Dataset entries
▶

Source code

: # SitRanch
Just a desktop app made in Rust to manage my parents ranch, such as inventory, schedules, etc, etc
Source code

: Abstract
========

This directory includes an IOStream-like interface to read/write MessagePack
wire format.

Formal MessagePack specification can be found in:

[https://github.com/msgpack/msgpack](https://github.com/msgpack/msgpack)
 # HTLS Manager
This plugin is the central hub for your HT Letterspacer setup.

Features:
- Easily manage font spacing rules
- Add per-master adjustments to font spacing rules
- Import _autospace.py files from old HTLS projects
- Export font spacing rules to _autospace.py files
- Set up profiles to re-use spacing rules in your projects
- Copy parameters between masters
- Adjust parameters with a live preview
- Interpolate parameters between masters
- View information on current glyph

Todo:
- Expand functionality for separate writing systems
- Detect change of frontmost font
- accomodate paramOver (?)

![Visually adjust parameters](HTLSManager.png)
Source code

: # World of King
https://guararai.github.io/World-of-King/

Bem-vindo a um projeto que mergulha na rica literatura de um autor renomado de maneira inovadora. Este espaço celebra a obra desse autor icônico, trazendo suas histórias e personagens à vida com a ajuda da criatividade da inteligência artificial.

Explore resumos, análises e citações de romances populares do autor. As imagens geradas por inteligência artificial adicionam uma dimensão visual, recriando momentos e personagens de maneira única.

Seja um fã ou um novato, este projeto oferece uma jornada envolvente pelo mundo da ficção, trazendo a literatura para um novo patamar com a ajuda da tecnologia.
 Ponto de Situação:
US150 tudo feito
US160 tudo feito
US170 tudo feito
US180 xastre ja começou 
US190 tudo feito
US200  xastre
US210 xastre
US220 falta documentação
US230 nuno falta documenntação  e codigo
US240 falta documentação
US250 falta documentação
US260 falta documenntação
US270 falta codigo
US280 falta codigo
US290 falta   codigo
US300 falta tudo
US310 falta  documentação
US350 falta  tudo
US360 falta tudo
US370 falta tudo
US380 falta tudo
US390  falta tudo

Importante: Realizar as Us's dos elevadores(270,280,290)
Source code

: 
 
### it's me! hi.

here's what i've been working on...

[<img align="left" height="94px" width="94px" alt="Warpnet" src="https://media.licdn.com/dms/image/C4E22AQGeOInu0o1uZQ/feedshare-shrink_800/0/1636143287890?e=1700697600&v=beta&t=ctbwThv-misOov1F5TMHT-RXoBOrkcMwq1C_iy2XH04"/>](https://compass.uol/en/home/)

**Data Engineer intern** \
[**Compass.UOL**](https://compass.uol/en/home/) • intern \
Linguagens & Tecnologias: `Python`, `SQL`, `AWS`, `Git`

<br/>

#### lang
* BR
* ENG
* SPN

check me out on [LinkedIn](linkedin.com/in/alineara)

◀

_Problem statement_. From the records, determine the number of lines holding the word "home", and state that number only.

_Response to the task_. 2